What is needed = The answer must be every line of the records in which the string "IAIN" appears.

Records for this exercise =
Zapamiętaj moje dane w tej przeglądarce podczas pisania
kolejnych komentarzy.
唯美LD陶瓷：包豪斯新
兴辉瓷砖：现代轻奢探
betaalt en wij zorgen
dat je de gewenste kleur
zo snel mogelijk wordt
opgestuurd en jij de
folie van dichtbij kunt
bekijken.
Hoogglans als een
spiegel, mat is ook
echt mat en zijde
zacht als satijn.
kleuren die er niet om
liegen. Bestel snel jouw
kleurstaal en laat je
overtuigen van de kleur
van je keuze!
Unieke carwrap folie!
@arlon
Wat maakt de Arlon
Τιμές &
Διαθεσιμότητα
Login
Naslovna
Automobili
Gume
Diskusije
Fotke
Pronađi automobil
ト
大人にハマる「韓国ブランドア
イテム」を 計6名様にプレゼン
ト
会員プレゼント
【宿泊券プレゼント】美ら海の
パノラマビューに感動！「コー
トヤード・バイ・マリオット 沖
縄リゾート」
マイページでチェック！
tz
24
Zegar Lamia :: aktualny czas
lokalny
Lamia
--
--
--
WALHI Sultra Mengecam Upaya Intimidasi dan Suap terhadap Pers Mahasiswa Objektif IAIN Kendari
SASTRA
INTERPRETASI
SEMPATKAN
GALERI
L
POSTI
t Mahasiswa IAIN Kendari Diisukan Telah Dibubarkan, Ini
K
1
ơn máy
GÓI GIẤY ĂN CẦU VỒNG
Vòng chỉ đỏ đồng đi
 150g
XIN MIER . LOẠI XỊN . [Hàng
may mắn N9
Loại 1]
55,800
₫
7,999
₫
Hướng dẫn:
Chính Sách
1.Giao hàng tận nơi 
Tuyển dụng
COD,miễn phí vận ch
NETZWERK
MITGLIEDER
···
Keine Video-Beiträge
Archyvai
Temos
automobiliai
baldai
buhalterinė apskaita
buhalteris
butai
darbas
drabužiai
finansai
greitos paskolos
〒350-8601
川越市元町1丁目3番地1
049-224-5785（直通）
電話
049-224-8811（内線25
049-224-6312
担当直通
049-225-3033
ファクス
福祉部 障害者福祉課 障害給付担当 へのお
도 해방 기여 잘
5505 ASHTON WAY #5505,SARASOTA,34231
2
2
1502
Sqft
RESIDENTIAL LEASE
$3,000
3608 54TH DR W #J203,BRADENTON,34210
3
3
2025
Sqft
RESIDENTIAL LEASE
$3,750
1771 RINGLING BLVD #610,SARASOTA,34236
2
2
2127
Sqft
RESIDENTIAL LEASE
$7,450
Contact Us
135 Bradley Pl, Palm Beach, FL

Answer to this task =
WALHI Sultra Mengecam Upaya Intimidasi dan Suap terhadap Pers Mahasiswa Objektif IAIN Kendari
t Mahasiswa IAIN Kendari Diisukan Telah Dibubarkan, Ini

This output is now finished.